Data provided -
────────────────────────────────────────
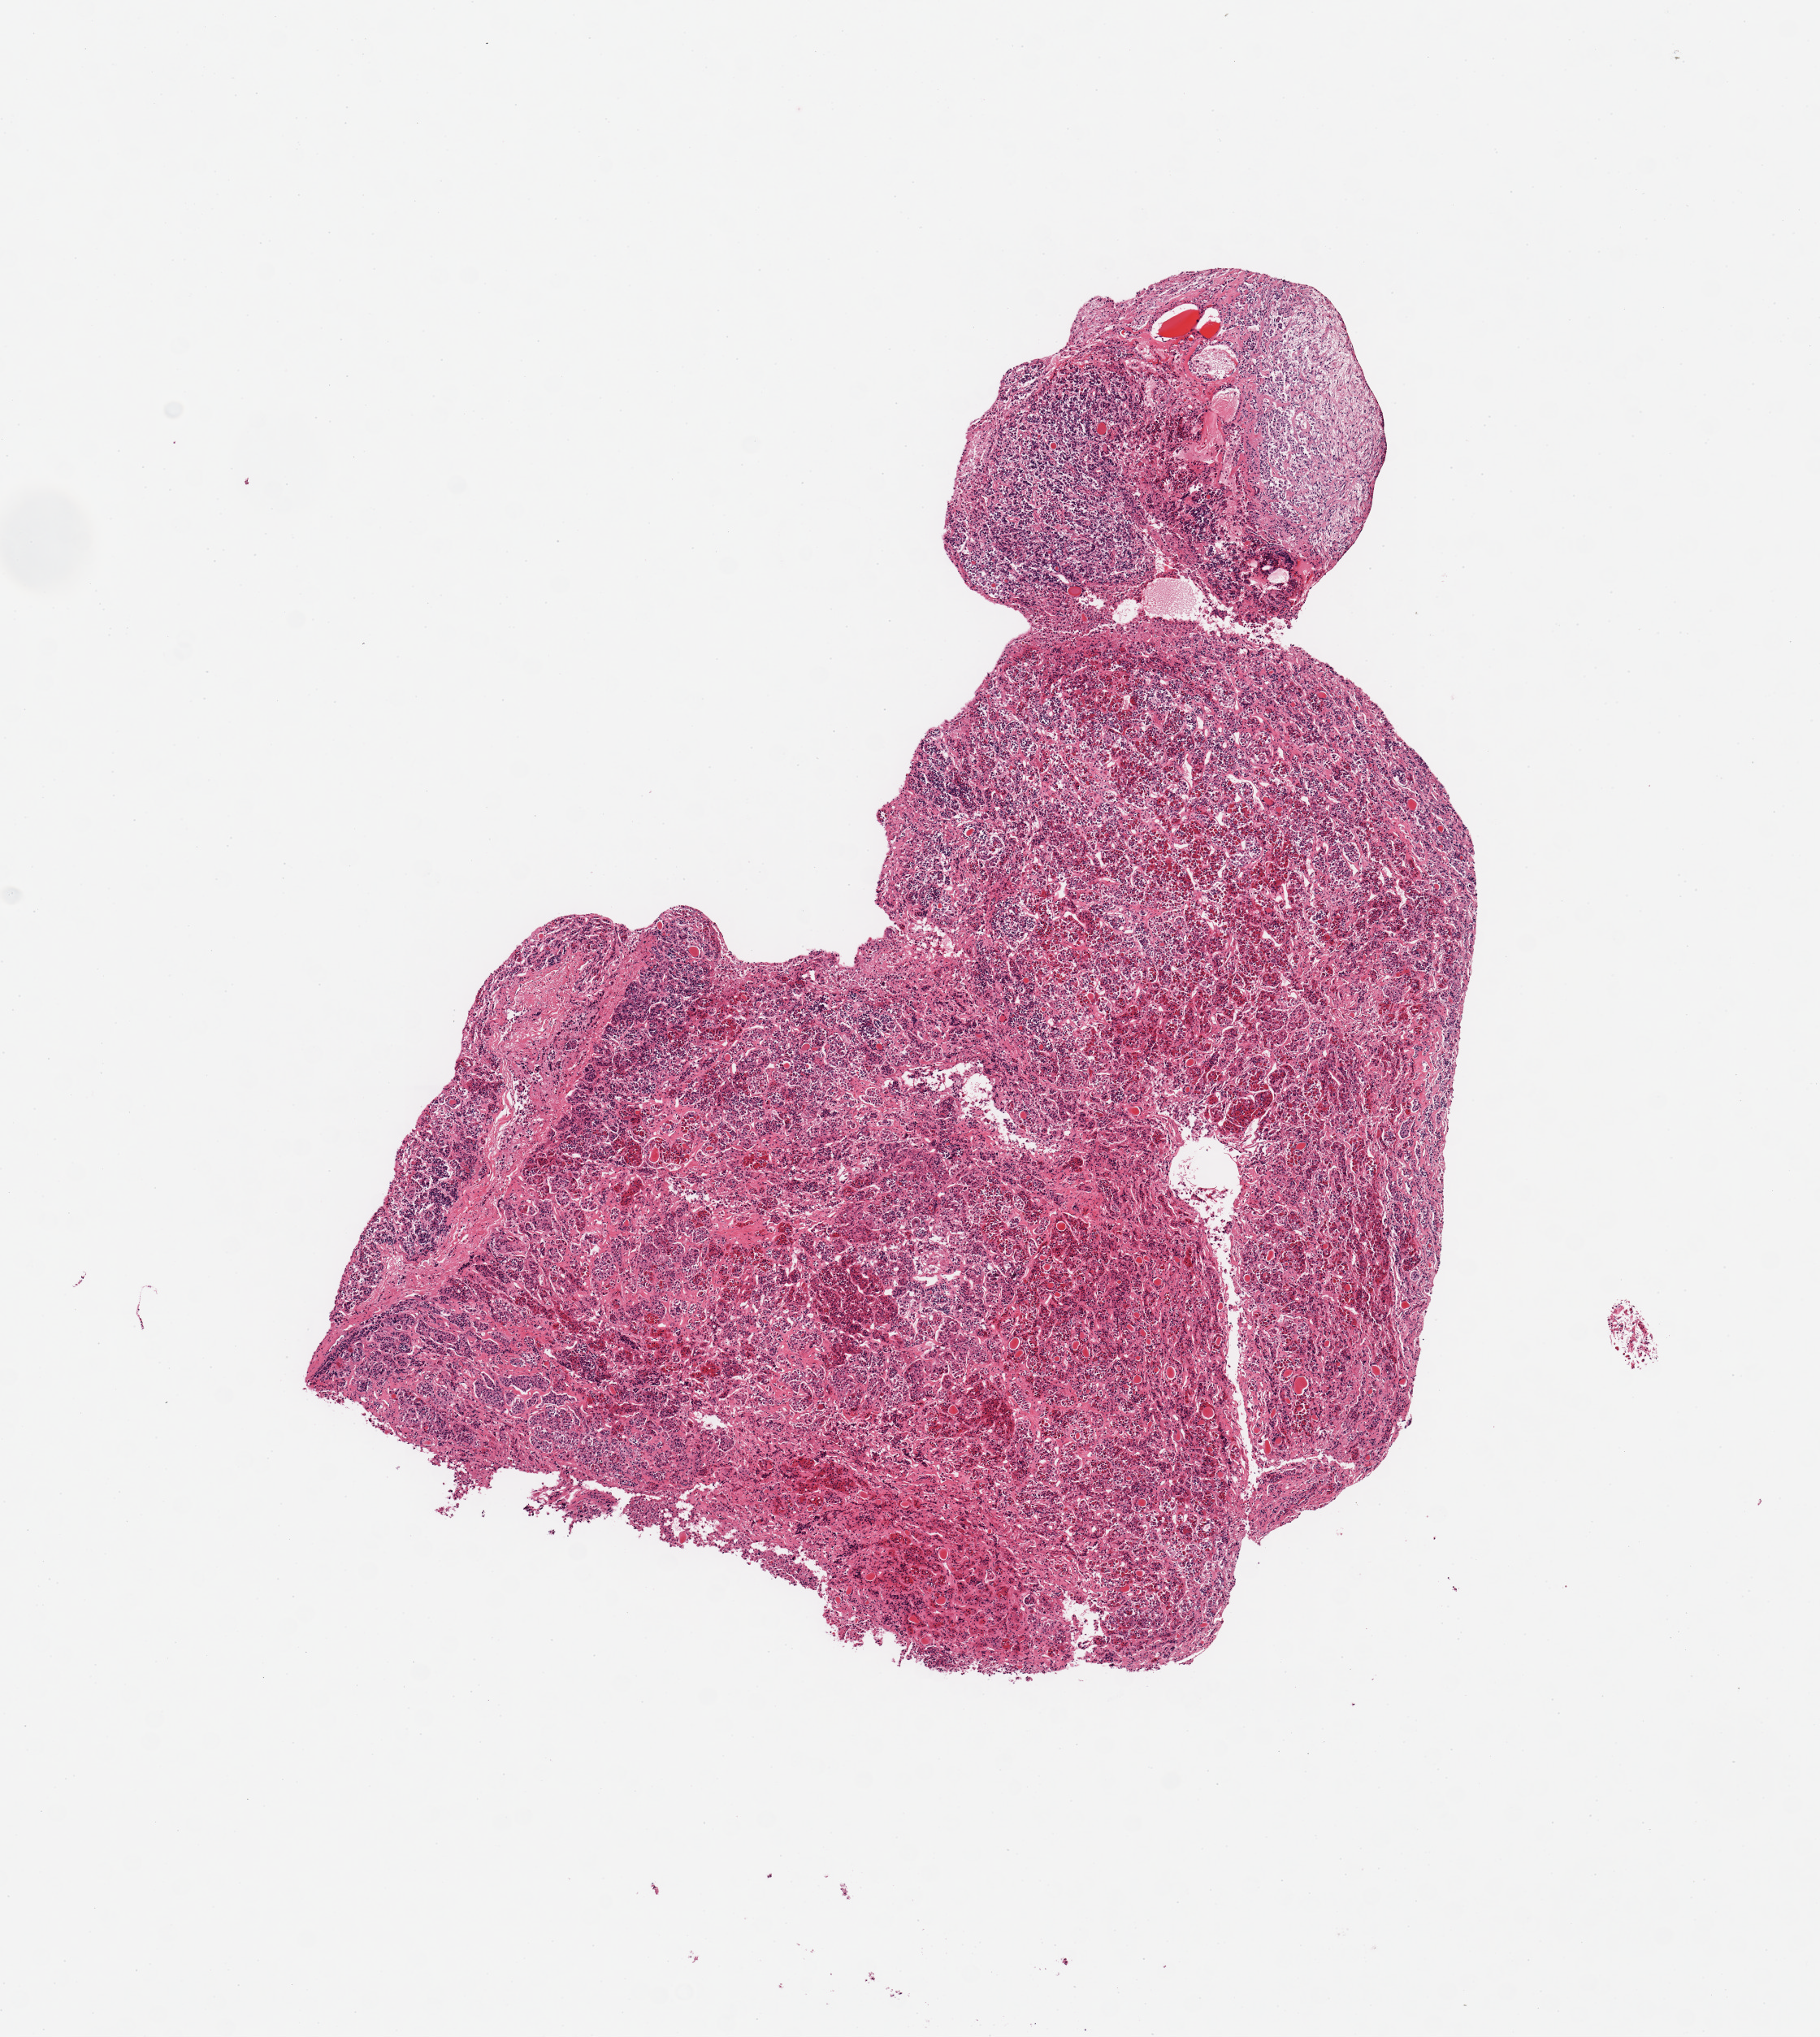
Whole-slide image, haematoxylin and eosin stain, shown as a low-resolution overview of the whole scanned area (about 8.9 x 9.9 mm); PAXgene-fixed paraffin-embedded (PFPE) section; target tissue: pituitary; tissue donor sample.
Review note (as recorded): 1 pieces; posterior lobe comprises <10%.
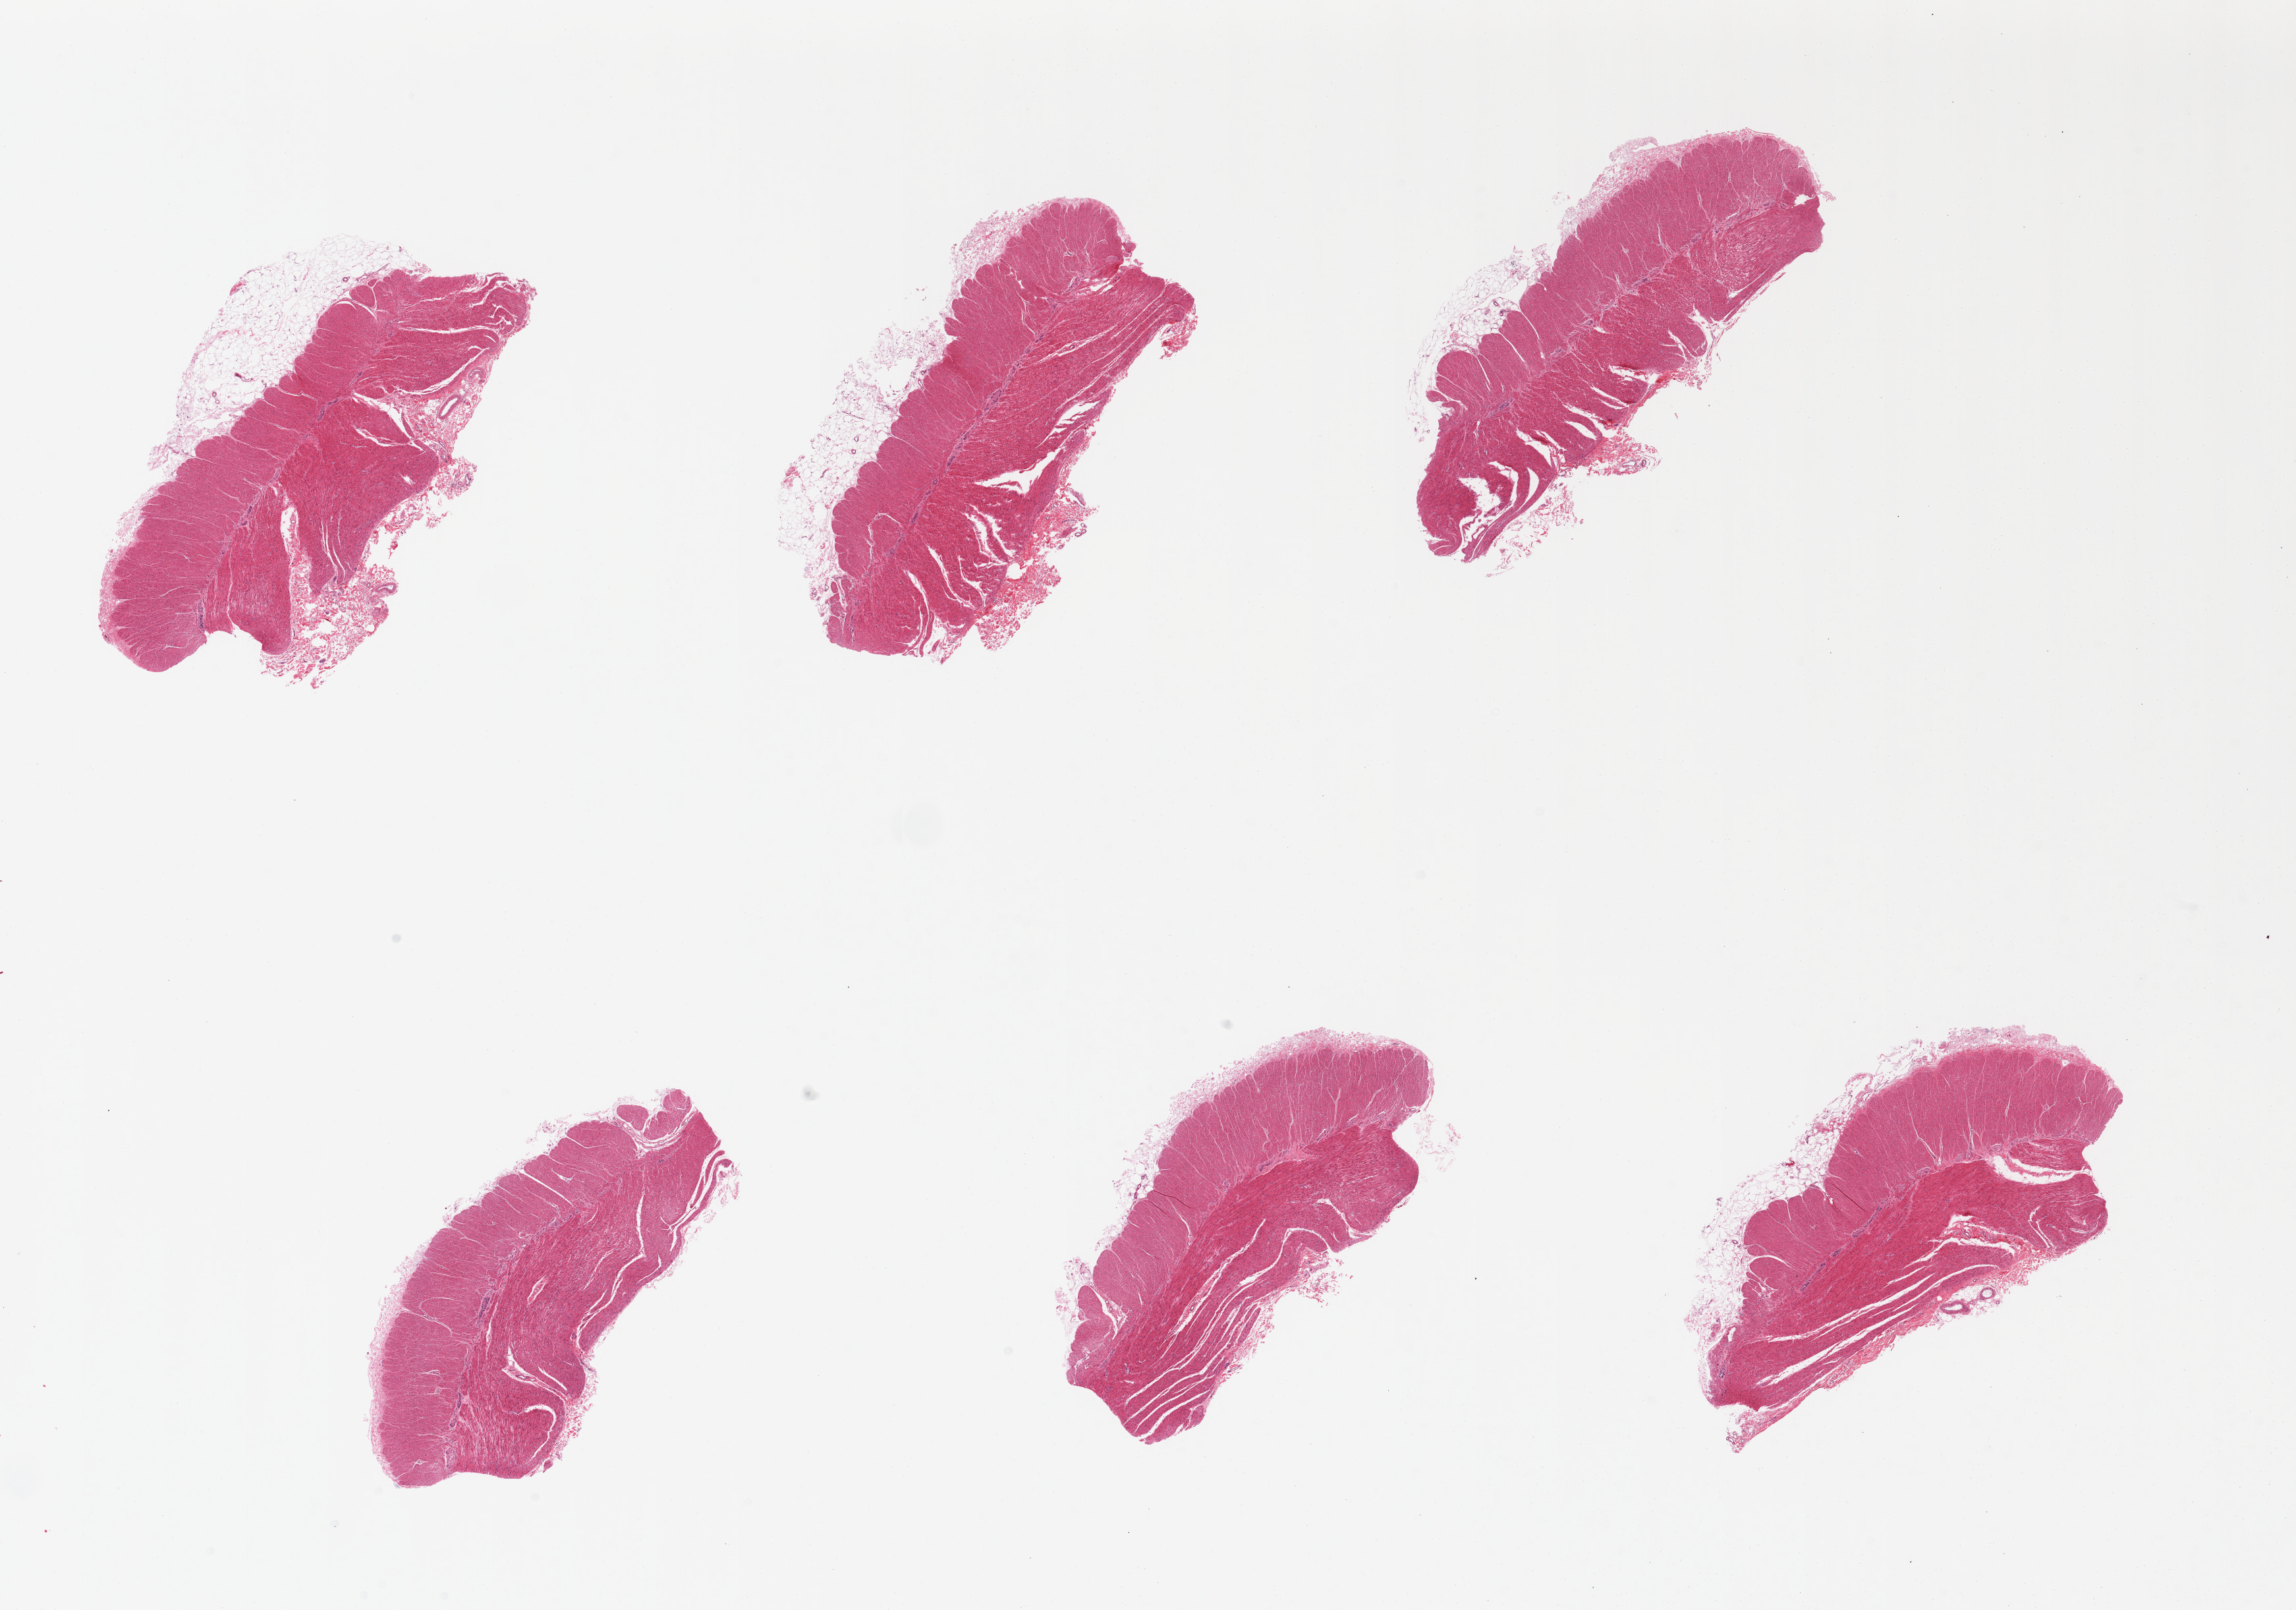
Whole-slide image, haematoxylin and eosin stain, a low-resolution overview of the entire scanned area, about 27.6 x 19.3 mm (slide scanned at 20x); PAXgene-fixed, paraffin-embedded tissue; sampled site (target tissue): sigmoid colon; donor tissue sample. Donor: male.
Pathologist's review note for this sample: 6 pieces; muscularis (target) with up to 1 mm external fat.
────────────────────────────────────────
What you need to do - A word-for-word copy of the listing is needed. It must not include the pictures.

Response to the task -
Whole-slide image, haematoxylin and eosin stain, shown as a low-resolution overview of the whole scanned area (about 8.9 x 9.9 mm); PAXgene-fixed paraffin-embedded (PFPE) section; target tissue: pituitary; tissue donor sample.
Review note (as recorded): 1 pieces; posterior lobe comprises <10%.
Whole-slide image, haematoxylin and eosin stain, a low-resolution overview of the entire scanned area, about 27.6 x 19.3 mm (slide scanned at 20x); PAXgene-fixed, paraffin-embedded tissue; sampled site (target tissue): sigmoid colon; donor tissue sample. Donor: male.
Pathologist's review note for this sample: 6 pieces; muscularis (target) with up to 1 mm external fat.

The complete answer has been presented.